Parking isn’t the only barrier Endres sees to filling downtown office spaces.

“Some of the interest we have seen is from national financial services companies looking to get into or expand in our market,” he said. “The hard thing for them is most of the large office buildings downtown have some sort of exclusion clause in place due to another firm located in the building that keeps them out of the market.”

Theoretically, the area has plenty of office space options outside of downtown that companies could consider. In compiling his newsletter report, Query pulled Grand Traverse County data from the Northern Great Lakes REALTORS MLS and determined that 335,980 square feet of office space hit or stayed on the market for lease in 2020, while 156,813 square feet was listed for sale.

Comparatively, the amount of office space actually leased (32,027 square feet) or sold (14,942 square feet) as part of a 2020 transaction represents a small percentage of what is out there.

The challenge, Query says, is that not all office space in the region is suitable or desirable to every prospective tenant. Construction quality, location, office size and available amenities are all variables that can take what looks like a large inventory of local office space and filter it down to the point where a business still has trouble finding real estate that matches its wants and needs.

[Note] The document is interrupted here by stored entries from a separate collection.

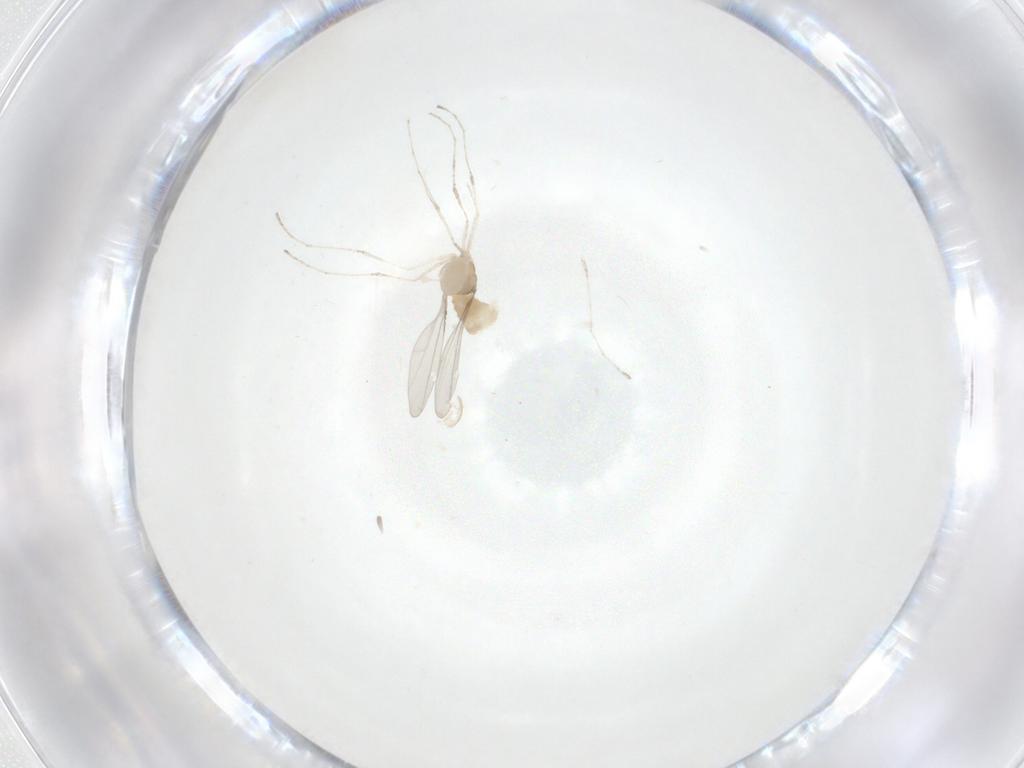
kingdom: Animalia
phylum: Arthropoda
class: Insecta
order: Diptera
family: Cecidomyiidae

For instance, Query bluntly states that “crappy construction quality” is a huge problem for office space in northern Michigan. While Three West had numerous clients show interest in buying office buildings in 2020, thanks to historically low interest rates, high-quality inventory wasn’t always available to make those dreams a reality.

Query also notes that “multiple giant offices” have come onto the market recently, which has inflated the local inventory of available square footage in a somewhat misleading fashion. As an example, he points to an office at 101 North Park St., a Three West-represented space known to most locals as the former home of tech incubator 20Fathoms. That space is more than 12,000 square feet – a size simply too big for most would-be tenants. Query says demand lately has skewed more toward small and mid-sized offices – a trend he expects will continue post-COVID.

“I think the big offices are going to get chopped up into smaller offices,” Query said. “If you’re trying to rent out 10,000 or 12,000 square feet of office space, you’re probably going to chop it up into 3,000-square-foot blocks.”

The difficulty in splitting large office space should not be a barrier, because of the kinds of businesses seeking space, he said.

“It’s kind of hard to split something up that’s been designed as one big office space. But at the end of the day … how many people are going to bring 30, 40, 50, 60 employees?” he said. “…(I)t’s easier for a couple of attorneys from Detroit to say, ‘Hey, you and me, let’s relocate to Traverse City. We’ll get a receptionist, we’ll get a paralegal, we’ll get an associate or two. That’s five or six people; we need 2,200 square feet.’ That’s way easier to pull off and way more mobile (for a business).”